▸ **Exercise inputs**

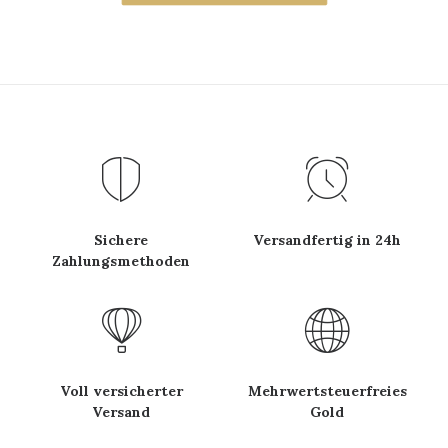
Sichere
Versandfertig in 24h
Zahlungsmethoden
Voll versicherter
Mehrwertsteuerfreies
Versand
Gold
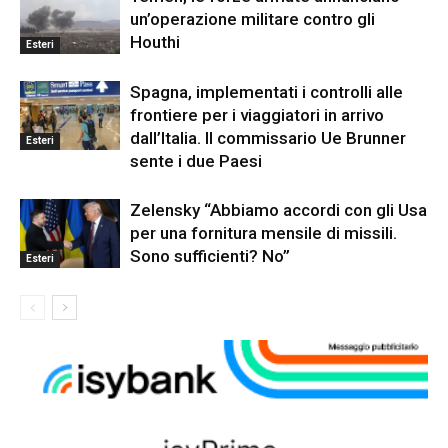
un’operazione militare contro gli
Houthi
Esteri
Spagna, implementati i controlli alle
frontiere per i viaggiatori in arrivo
dall’Italia. Il commissario Ue Brunner
Esteri
sente i due Paesi
Zelensky “Abbiamo accordi con gli Usa
per una fornitura mensile di missili.
Sono sufficienti? No”
Esteri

▸ **Task objective**
Pull every line of text from the listing above without changing a word, and leave the pictures out.

▸ **Result for this exercise**
Sichere
Versandfertig in 24h
Zahlungsmethoden
Voll versicherter
Mehrwertsteuerfreies
Versand
Gold
un’operazione militare contro gli
Houthi
Esteri
Spagna, implementati i controlli alle
frontiere per i viaggiatori in arrivo
dall’Italia. Il commissario Ue Brunner
Esteri
sente i due Paesi
Zelensky “Abbiamo accordi con gli Usa
per una fornitura mensile di missili.
Sono sufficienti? No”
Esteri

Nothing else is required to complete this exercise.